(Saved data entries)
══════════════════════════════

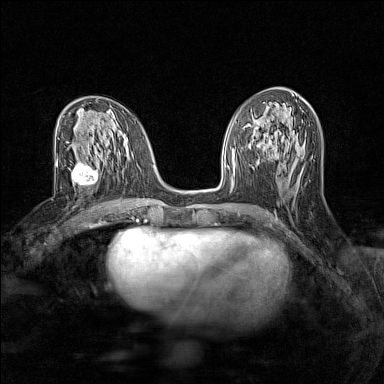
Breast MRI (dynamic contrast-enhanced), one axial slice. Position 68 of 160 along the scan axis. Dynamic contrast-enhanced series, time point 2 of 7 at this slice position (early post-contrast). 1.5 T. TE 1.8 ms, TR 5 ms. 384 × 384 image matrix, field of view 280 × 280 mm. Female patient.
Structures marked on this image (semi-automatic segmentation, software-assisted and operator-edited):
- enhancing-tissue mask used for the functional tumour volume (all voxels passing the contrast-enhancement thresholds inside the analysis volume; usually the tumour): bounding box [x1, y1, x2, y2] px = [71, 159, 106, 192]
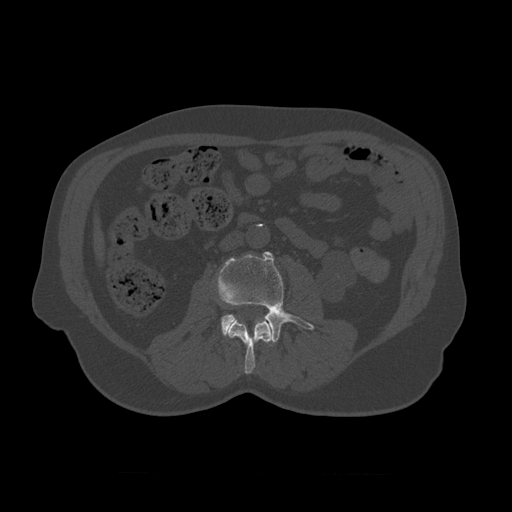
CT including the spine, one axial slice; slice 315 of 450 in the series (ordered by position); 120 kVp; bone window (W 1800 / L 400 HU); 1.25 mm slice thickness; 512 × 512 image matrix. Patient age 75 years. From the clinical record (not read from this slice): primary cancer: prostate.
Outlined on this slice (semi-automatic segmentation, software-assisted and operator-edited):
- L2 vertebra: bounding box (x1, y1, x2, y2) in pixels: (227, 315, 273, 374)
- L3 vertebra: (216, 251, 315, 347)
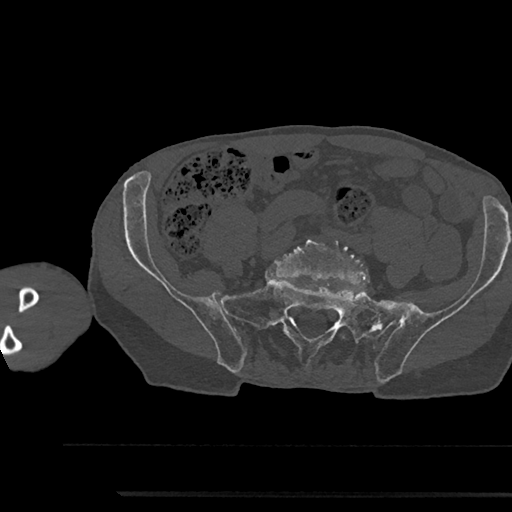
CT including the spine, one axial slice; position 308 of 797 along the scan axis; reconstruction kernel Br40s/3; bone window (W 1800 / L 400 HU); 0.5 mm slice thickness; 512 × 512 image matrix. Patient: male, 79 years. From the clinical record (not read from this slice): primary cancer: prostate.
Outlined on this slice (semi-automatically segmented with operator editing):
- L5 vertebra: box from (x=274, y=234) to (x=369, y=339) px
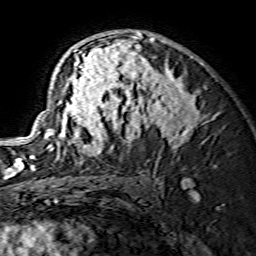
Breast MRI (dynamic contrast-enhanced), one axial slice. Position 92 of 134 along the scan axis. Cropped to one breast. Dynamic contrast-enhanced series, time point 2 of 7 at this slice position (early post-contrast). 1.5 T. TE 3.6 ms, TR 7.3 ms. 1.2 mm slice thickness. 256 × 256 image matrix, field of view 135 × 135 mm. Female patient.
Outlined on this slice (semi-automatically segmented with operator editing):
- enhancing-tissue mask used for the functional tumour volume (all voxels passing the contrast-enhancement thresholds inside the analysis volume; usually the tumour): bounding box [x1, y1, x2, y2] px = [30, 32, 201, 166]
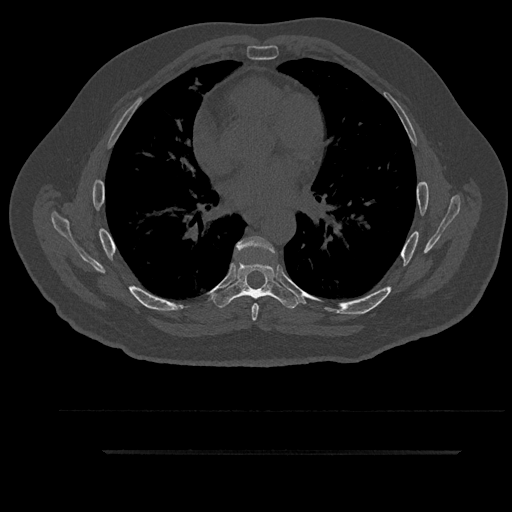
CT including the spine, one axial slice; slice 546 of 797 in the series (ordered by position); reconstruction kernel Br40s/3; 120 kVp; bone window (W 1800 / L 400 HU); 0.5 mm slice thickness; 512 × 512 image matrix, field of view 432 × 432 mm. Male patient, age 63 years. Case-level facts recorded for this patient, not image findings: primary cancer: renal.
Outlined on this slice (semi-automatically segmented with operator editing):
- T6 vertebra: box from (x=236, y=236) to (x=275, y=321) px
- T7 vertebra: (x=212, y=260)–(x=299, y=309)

══════════════════════════════

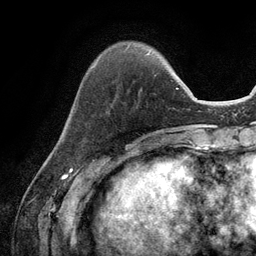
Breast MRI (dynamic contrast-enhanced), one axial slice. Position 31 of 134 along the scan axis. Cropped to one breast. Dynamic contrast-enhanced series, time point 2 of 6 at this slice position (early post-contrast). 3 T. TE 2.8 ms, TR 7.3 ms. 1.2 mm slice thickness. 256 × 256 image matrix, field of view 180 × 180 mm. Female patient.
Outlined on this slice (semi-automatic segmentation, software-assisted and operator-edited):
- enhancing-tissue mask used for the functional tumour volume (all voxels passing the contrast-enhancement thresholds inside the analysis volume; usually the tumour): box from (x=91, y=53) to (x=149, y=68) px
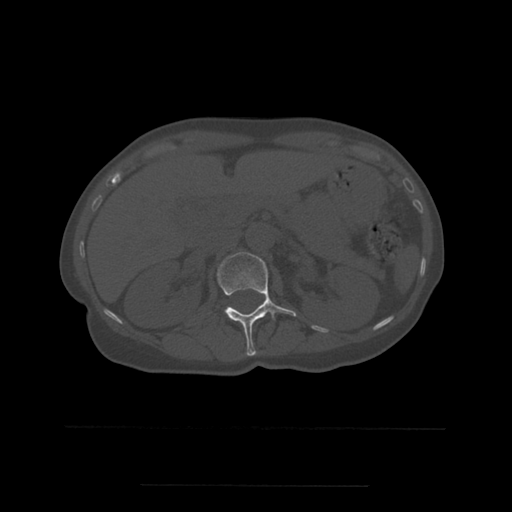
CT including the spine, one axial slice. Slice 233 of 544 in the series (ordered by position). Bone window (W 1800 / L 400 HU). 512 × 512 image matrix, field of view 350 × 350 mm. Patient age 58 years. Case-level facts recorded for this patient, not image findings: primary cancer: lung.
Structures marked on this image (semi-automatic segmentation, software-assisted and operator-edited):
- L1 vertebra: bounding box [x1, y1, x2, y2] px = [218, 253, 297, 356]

══════════════════════════════

• How to complete this task:
Write out word for word the lines above that run from the one with "- L2 vertebra: bounding" to the one with "- T7 vertebra: (x=212, y=260)–(x=299, y=309)". Include both end lines; exclude the images.

• Answer space:
- L2 vertebra: bounding box (x1, y1, x2, y2) in pixels: (227, 315, 273, 374)
- L3 vertebra: (216, 251, 315, 347)
CT including the spine, one axial slice; position 308 of 797 along the scan axis; reconstruction kernel Br40s/3; bone window (W 1800 / L 400 HU); 0.5 mm slice thickness; 512 × 512 image matrix. Patient: male, 79 years. From the clinical record (not read from this slice): primary cancer: prostate.
Outlined on this slice (semi-automatically segmented with operator editing):
- L5 vertebra: box from (x=274, y=234) to (x=369, y=339) px
Breast MRI (dynamic contrast-enhanced), one axial slice. Position 92 of 134 along the scan axis. Cropped to one breast. Dynamic contrast-enhanced series, time point 2 of 7 at this slice position (early post-contrast). 1.5 T. TE 3.6 ms, TR 7.3 ms. 1.2 mm slice thickness. 256 × 256 image matrix, field of view 135 × 135 mm. Female patient.
Outlined on this slice (semi-automatically segmented with operator editing):
- enhancing-tissue mask used for the functional tumour volume (all voxels passing the contrast-enhancement thresholds inside the analysis volume; usually the tumour): bounding box [x1, y1, x2, y2] px = [30, 32, 201, 166]
CT including the spine, one axial slice; slice 546 of 797 in the series (ordered by position); reconstruction kernel Br40s/3; 120 kVp; bone window (W 1800 / L 400 HU); 0.5 mm slice thickness; 512 × 512 image matrix, field of view 432 × 432 mm. Male patient, age 63 years. Case-level facts recorded for this patient, not image findings: primary cancer: renal.
Outlined on this slice (semi-automatically segmented with operator editing):
- T6 vertebra: box from (x=236, y=236) to (x=275, y=321) px
- T7 vertebra: (x=212, y=260)–(x=299, y=309)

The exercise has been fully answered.